While the enhanced method showed minor improvements, it required significantly longer inference times. Ultimately, retraining Gemma2-9B with pseudo-labeled data yielded comparable results across KL Divergence Loss and Cross-Entropy Loss.
- Teacher Models: Qwen2.5-72B, Llama3.3-70B
- Training Data: WSDM + LMSYS
- Loss Functions: KL Divergence Loss, Cross-Entropy Loss, and an equally weighted average of two losses
We conducted extensive post-training for distillation.
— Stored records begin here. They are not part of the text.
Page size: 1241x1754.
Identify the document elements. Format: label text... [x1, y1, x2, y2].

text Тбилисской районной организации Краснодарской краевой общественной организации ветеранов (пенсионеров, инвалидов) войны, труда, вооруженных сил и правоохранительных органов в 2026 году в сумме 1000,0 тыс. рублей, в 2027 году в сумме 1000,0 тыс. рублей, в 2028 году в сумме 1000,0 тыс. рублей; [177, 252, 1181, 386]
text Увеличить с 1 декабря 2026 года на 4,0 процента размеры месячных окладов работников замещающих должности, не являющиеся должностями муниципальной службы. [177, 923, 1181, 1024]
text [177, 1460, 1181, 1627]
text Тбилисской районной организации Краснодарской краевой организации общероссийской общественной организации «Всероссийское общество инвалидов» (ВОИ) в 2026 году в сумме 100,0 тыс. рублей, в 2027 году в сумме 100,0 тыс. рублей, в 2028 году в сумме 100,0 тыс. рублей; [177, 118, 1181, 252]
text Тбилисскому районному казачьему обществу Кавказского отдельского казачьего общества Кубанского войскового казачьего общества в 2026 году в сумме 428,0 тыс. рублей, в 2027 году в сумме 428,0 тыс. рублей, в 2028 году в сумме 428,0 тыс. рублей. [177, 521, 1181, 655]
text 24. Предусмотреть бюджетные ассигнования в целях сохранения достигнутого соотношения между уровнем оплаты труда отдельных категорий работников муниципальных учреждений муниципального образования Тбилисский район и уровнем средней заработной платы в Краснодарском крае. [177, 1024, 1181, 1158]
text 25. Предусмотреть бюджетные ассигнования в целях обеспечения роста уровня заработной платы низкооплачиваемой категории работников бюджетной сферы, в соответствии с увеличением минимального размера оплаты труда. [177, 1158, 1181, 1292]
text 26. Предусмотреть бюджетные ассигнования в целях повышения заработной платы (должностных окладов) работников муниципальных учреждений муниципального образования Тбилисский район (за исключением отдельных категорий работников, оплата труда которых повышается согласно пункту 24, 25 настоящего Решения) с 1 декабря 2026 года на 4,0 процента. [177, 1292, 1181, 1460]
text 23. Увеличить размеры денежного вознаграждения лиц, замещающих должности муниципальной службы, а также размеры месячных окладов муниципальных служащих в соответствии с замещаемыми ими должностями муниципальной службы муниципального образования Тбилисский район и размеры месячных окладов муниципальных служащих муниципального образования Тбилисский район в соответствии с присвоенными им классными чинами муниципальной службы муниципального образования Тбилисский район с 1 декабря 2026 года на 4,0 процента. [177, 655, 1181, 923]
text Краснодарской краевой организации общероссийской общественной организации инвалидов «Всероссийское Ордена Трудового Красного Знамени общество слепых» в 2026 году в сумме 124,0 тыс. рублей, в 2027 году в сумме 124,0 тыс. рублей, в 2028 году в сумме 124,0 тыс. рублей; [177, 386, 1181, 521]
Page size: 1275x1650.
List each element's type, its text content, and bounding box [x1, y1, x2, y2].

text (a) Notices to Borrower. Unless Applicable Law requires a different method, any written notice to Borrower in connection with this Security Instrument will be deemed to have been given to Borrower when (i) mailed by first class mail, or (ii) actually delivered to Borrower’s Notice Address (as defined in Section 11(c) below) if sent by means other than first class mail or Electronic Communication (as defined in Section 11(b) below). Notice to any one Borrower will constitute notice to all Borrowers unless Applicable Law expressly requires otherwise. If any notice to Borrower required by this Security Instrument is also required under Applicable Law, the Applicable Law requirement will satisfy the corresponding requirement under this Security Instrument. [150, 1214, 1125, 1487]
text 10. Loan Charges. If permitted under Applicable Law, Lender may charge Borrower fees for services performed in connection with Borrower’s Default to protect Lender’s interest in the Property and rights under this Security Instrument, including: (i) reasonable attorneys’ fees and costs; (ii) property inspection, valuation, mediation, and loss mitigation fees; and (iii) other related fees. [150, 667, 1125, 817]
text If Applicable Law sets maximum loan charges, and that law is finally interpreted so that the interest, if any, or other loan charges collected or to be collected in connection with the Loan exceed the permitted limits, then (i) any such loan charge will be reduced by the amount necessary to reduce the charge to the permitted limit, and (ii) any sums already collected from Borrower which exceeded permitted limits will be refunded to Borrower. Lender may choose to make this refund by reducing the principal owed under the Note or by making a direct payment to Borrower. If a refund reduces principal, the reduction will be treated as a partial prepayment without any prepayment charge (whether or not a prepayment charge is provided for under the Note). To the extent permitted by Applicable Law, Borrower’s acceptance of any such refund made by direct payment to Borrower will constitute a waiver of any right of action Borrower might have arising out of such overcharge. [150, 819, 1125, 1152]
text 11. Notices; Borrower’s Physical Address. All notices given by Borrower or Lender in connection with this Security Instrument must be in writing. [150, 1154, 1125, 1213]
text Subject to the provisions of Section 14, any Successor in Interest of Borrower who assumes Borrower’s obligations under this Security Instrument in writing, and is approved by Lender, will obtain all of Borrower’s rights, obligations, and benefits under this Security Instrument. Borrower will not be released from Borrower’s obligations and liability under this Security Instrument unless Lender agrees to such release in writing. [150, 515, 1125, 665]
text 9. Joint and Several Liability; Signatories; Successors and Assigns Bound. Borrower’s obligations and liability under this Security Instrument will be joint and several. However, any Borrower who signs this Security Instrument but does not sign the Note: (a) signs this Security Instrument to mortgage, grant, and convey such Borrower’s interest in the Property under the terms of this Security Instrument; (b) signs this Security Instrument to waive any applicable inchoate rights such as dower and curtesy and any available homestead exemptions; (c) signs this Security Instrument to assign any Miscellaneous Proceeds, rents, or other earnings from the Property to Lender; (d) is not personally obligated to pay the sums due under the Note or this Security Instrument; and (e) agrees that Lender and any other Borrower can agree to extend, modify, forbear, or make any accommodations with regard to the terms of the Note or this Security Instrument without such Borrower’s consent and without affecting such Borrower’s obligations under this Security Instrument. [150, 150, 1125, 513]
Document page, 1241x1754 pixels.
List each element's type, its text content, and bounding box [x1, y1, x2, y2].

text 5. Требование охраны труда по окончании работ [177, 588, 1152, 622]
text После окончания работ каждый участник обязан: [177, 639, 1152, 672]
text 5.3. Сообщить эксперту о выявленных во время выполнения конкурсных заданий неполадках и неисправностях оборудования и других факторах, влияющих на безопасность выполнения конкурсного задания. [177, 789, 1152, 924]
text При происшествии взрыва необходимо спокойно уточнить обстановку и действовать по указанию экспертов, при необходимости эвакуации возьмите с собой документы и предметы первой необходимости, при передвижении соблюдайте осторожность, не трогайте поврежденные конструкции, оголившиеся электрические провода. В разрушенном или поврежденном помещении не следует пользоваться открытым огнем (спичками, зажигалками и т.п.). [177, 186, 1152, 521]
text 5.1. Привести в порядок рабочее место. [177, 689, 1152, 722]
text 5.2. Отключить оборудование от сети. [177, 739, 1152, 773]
While the distillation process had no significant effect on the Qwen2.5-14B model, it demonstrated measurable improvements on Gemma2-9B.
- Direct LoRA training on 4-bit quantized models for both Qwen2.5-14B and Gemma2-9B.
- Max sequence length: 2500 — extending this to 3072 did not yield noticeable benefits, and training time constraints discouraged further increases.
- Primary model: Qwen2.5-14B
- Supporting model: Gemma2-9B
- Inference mechanism:
- Used logits from Qwen2.5-14B for primary classification.
- Deployed Gemma2-9B selectively, prioritizing cases where Qwen2.5-14B struggled with classification.
- Managed inference time efficiently to fully utilize the 12-hour limit.
- TTA (Test-Time Augmentation) showed no measurable impact on sequence classification.
- LoRA Merge caused significant performance degradation, an issue that remained unresolved despite debugging.
- Multi-LoRA ensemble approaches failed to improve performance.
- Dynamic token allocation based on response length led to an abnormal length distribution.
- Model selection: Gemma2-9B and Qwen2.5-14B outperformed other models.
- Original labels from DPO datasets were ineffective for post-training but useful for pseudo-labeling.
- Chain-of-Thought prompting strategies did not yield meaningful improvements.
- Dynamic truncation during inference initially provided a +0.003 LB boost, but its effectiveness diminished after updating training code and truncation methods.
- I fine-tuned an mDeBERTa model for multiple-choice tasks using
AutoModelForMultipleChoice
. However, as expected, the model’s parameter limitations resulted in poor performance. - I attempted to use GPT-3.5 as a judge model for pseudo-labeling by fine-tuning it on 10K samples. However, OpenAI’s lack of transparency in the training process and sensitivity to parameter adjustments led to unsatisfactory results.
- Contrary to research suggesting that few-shot prompting improves accuracy, this did not hold in our competition setting. I experimented with 2-shot to 32-shot GPT-3.5 configurations, but there was no significant accuracy improvement — possibly due to excessive human intervention.
- Suboptimal cross-validation and leaderboard performance of teacher models — large-parameter model training remains a major challenge; for example, we could not achieve satisfactory results when training Gemma2-27B.
- LoRA merging and post-training quantization issues caused unexpected performance degradation, which remains a critical bottleneck.
Again, thanks to my four amazing teammates: @pingfan, @xuanmingzhang777, @xiaoqinglong1996, @tonyarobertson.